If he killed everybody in the pack he would be able to go out on his own, find a high place to sleep at night, and have a fire always, everything he needed, a cave to paint, new people when he wanted them; come and go, drop in on festivals, no duties to a pack or to anything at all. A traveler, a woodsman, a green man. He could do the deed in the night before dawn, before Heather woke up; kill her first because she would be the one to know, the hardest to surprise, catch her asleep, a blow with a chopper to the back of the head or to the temple, go around to those who were always first to wake, then to the heavy sleepers, the late sleepers, they would be late indeed on that morning! And in the sunrise, with all of them dead, walk out on a wander that would never end. Live a lifetime every month.
Better to be lucky than good. The cat had seen that many times. A sound snapped in her head like a thunderclap and she was far up the tree overhanging camp before she understood it was one of the humans stepping on a dry twig. Better to be safe than sorry. The humans would kill anyone, and then not only eat their kill but tear off its fur and tear out its teeth and wear them afterward, macabre trophies that were part of what made humans so awful, along with their smell, and their ability to kill at a distance by throwing rocks and sticks. None of the other animals could do that. The cat disliked all the other animals, including her own kind. Cats at least liked to stay away from each other, they had that basic courtesy. All except for the lions. Lions acted like they were wolves, it was sickening. The biggest of every kind of animal were gregarious, which the cat found mysterious. All the littler wolves were solitaries: fox, coyote, mink, weasel. So were all the littler cats. But the biggest of both kinds, wolves and lions, roamed in groups. There’s safety in numbers. So they clumped and safe they were. And their prey, the big herd animals, clumped together too. The lions should have known better.
Bears left their little sisters alone, wolves likewise, but big cats would eat little cats. Anyone would eat a little cat if they could catch one. Thus her jumpiness. To see the biggest cats ganging up in packs was a little disgusting, a little embarrassing, also terrifying. They looked like cats in every other way, then there they were, hanging around like wolves. How could they do it?

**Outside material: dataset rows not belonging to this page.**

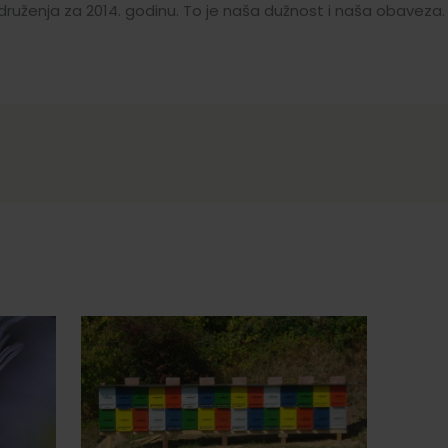
ruženja za 2014. godinu. To je naša dužnost i naša obaveza.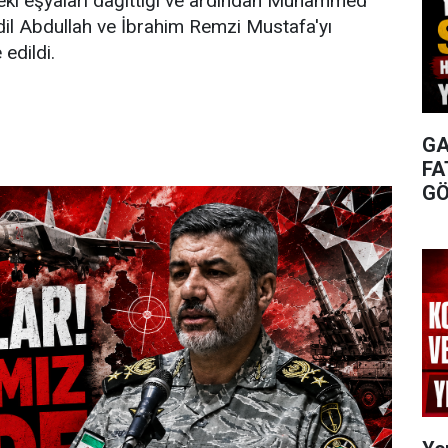
eki eşyaları dağıttığı ve ardından Muhammed
il Abdullah ve İbrahim Remzi Mustafa'yı
 edildi.
GA
FA
GÖ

All the animals had been the same in the beginning, then things happened and they became sun and moon, northern lights and thunderstorms, and all the various animals, still the same inside and sharing an outlook on things. But some killed and some got killed, and many did both, like cat. Best be careful. Hiss at the storms and they might go elsewhere.
Another thunder crack of a twig snap and cat’s fur stood, her tail grew fat with unease. Another pair of humans were now under the tree. These were the two dominant males in the herb woman’s pack, deadly men with rock or stick. Cat peeked over the side of the branch to observe, and saw that the two humans were talking to another pair of them, from the pack that cut off their little fingers and gave them to the cats. Naturally cat liked these humans better, but they did not have an herb woman like cat’s, so she stayed mostly around the woman. It was a pack with a lot of camp mice, and the oddments left out by the old woman were interesting. The old woman teased cat with weird gifts.